Großformatig und in strahlender Farbigkeit saugt ein freier Fall die Besucher*innen ganz nach hinten, ans Ende des schlauchigen von Säulen und schmalen Gängen ausgezeichneten Ausstellungsraumes. Mit dem Werk “Runtergefallen” fängt Kottie Paloma einen orangenen nackten Körper im unkontrollierten Moment des Sturzes ein. Die Gliedmaßen der Figur stehen unnatürlich und unproportional zu allen Seiten ab. Eine schwarze Linie zieht sich von Schulter zu Schulter und lässt auf einen Bruch schließen. In der oberen rötlichen Bildhälfte wurde die Kontur eines Rades in die Farbe gezogen und ist vermeintlicher Hinweis auf die Sturzursache. Schmerz ist nur zu erahnen, denn die strahlende Farbe und die karikatureske Verzerrung sind vielmehr unterhaltsam, als dass das Werk Mitleid erweckt.
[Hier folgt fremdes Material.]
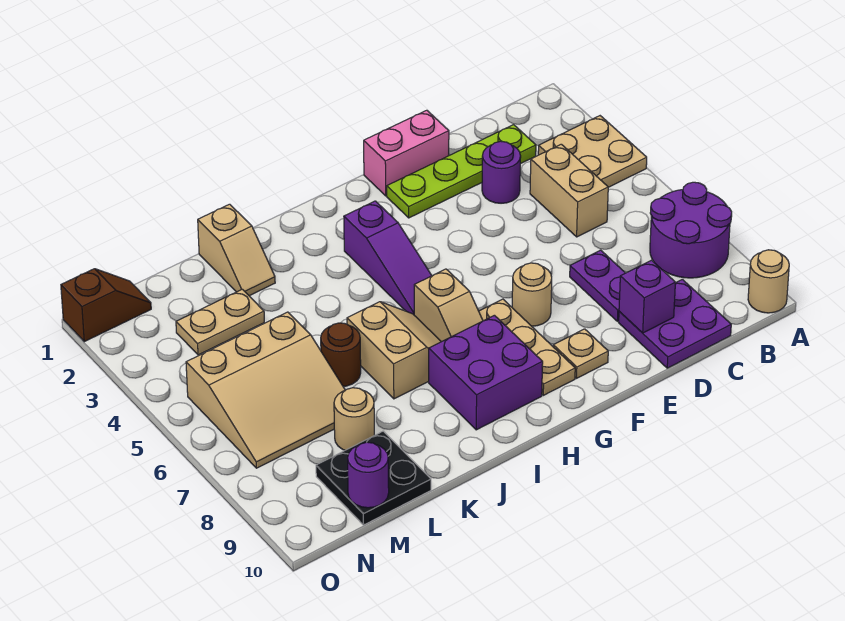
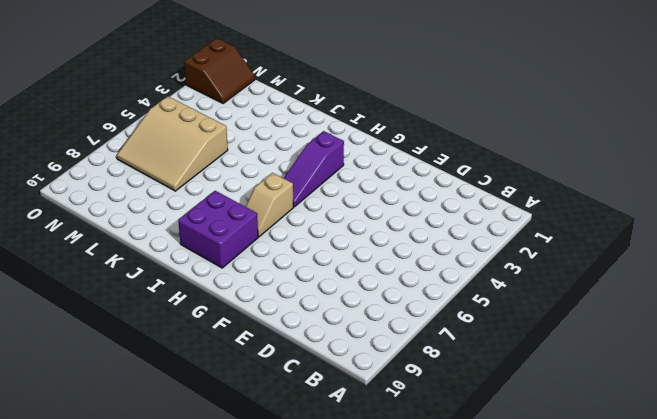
brown slope N1:O2 level 1 top O -> brown slope N1:O1 level 1 top O
none -> tan plate A3:B4 level 1
none -> purple round brick A7:B8 level 1
none -> tan round brick A10 level 1

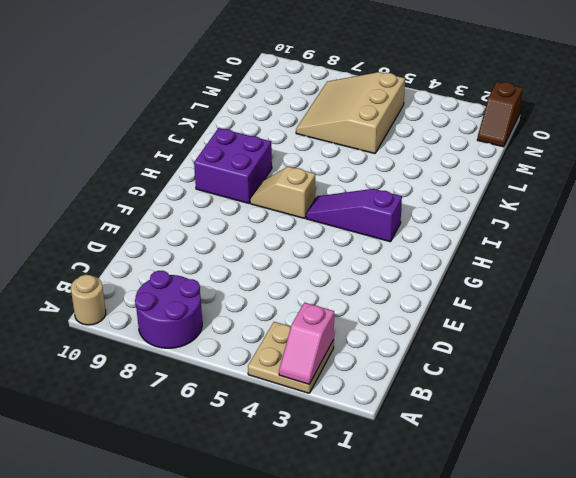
pink slope A3:B3 level 2 top B -> none
none -> lime plate C2:F2 level 1
none -> tan brick C4:C5 level 1
none -> purple plate C9:D10 level 1

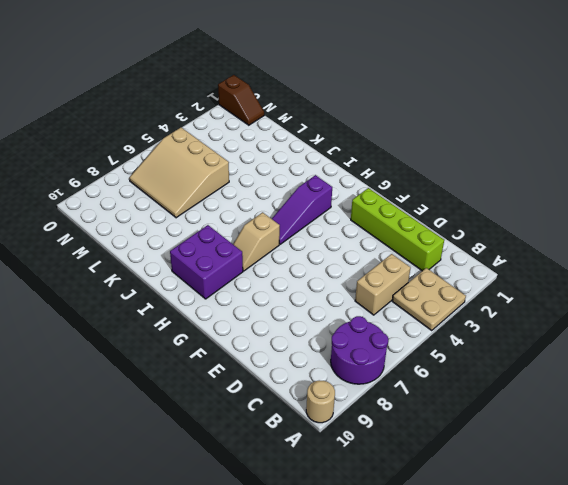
lime brick C2:F2 level 1 -> lime plate C2:F2 level 1
none -> purple plate C9:D10 level 1
none -> purple round brick D3 level 1
none -> purple plate D7:D8 level 1

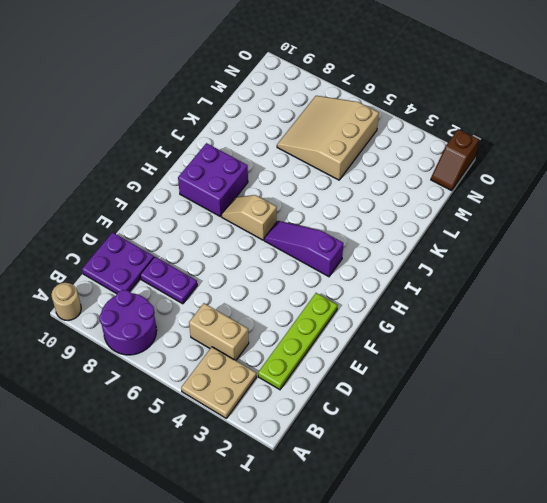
none -> purple round brick D3 level 1
none -> pink brick E1:F1 level 1
none -> tan round brick F7 level 1

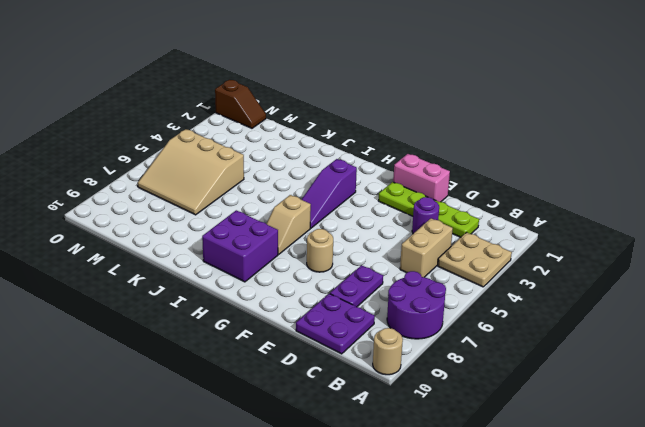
none -> tan plate F9 level 1
none -> tan plate G7:G9 level 1
none -> tan slope I6:J7 level 1 top J

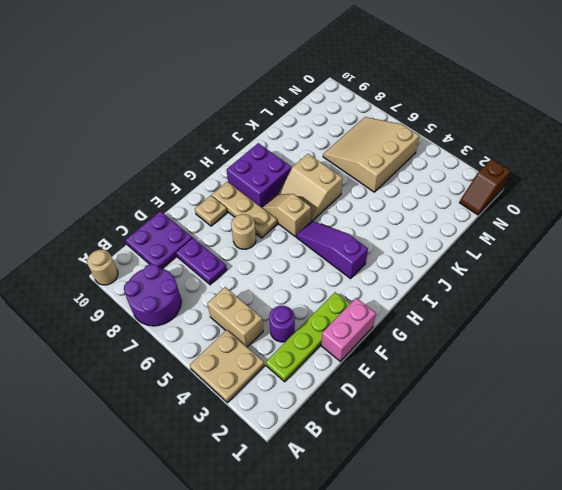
none -> tan slope K1:K2 level 1 top 1
none -> brown round brick K6 level 1
none -> tan plate L3:M3 level 1

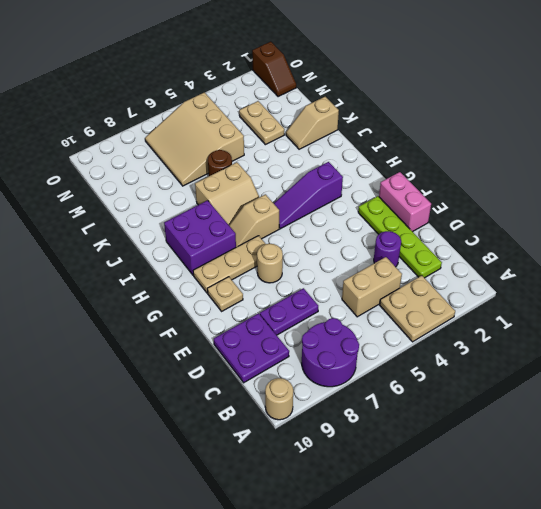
none -> tan round brick L8 level 1
none -> black plate L9:M10 level 1
none -> purple brick D9 level 2

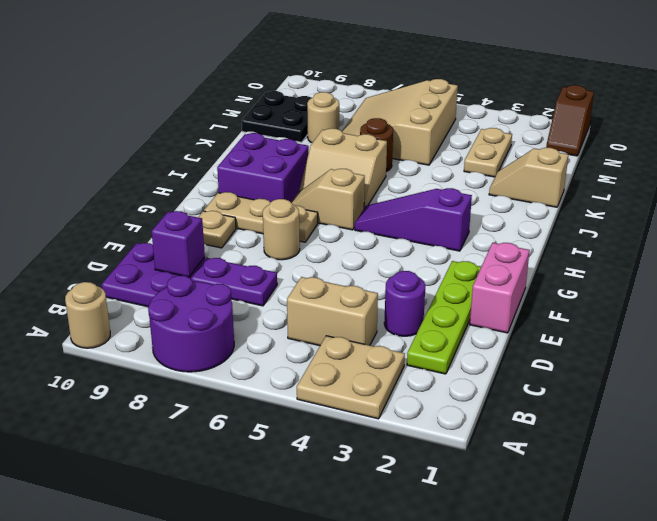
none -> purple round brick M10 level 2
Mitleid ist womöglich das einzige Gefühl, dass Kottie Palomas direkter Strich ausklammert. Das Groteske, Brutale, Komische und somit Urmenschliche wird unterstrichen, macht nachdenklich und lässt schmunzeln. Zum Beispiel dann, wenn drei ihrem Genital zu urteilen biologisch männliche Figuren sich in ihrer haarigen und nackten Pracht auf dem Papier verrenken. Der eine scheint Anlauf zu nehmen, wie ein Sprinter beim Start seinen Oberkörper inklusive der Arme nach vorne zu werfen. Doch er kommt etwas ungelenk daher, scheint überrascht von der plötzlichen Eile auf dem Papier zu schlackern. Ein anderer hebt sein rechtes Knie und die Arme, während er einem direkt in die Augen sieht. Wie ertappt blickt er aus dem Blatt in den Raum. Auf einem Bein stehend, das sich Anschleichen übend, sich streckend und reckend sehen “Crazy One – Three” aus, als machten sie prähistorische Gymnastik, Neandertaler-Yoga sozusagen.
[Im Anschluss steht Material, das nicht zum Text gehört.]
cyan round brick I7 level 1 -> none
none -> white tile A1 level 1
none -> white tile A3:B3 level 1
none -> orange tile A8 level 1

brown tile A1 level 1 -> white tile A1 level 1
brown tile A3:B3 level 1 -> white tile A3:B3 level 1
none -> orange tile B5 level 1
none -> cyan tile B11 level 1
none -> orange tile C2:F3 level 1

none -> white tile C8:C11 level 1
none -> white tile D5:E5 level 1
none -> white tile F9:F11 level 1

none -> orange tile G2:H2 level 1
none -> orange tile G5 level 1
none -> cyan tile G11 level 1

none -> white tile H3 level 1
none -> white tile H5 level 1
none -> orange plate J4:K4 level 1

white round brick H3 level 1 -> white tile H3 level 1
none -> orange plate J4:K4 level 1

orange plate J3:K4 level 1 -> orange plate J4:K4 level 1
Menschliche Abgründe und ihre engelsgleichen Seiten liegen mit “Rare Works on Paper” von Kottie Paloma bei Definition of Done nah beieinander. Das Genital des Todes ist ein Peace-Zeichen, wolfsähnliche Tiere fletschen ihre Zähne, Mensch und Engel gestikulieren mit betont großen Händen und Füßen. In der Überzeichnung des Unangenehmen, des puren Schmerzes, in der zackigen Linie entsteht ein eigensinniger Humor, der Leichtigkeit bringt.
Kottie Palomas “Rare Works on Paper” bringen auf den Punkt, was auch Ben schon zu sagen versuchte, sie lassen nur den Kitsch weg und sind somit noch ein bisschen näher an der Realität. Sie gehen offen damit um, dass Menschen nicht immer Engel sind, sondern auch mal rabiate Teufel – eine wirklich sehr erfrischende Realitätsklatsche.
WANN: Die Ausstellung läuft noch bis Freitag, den 12. Januar 2024.
WO: Definition of Done, Lütticher Straße 44, 50674 Köln.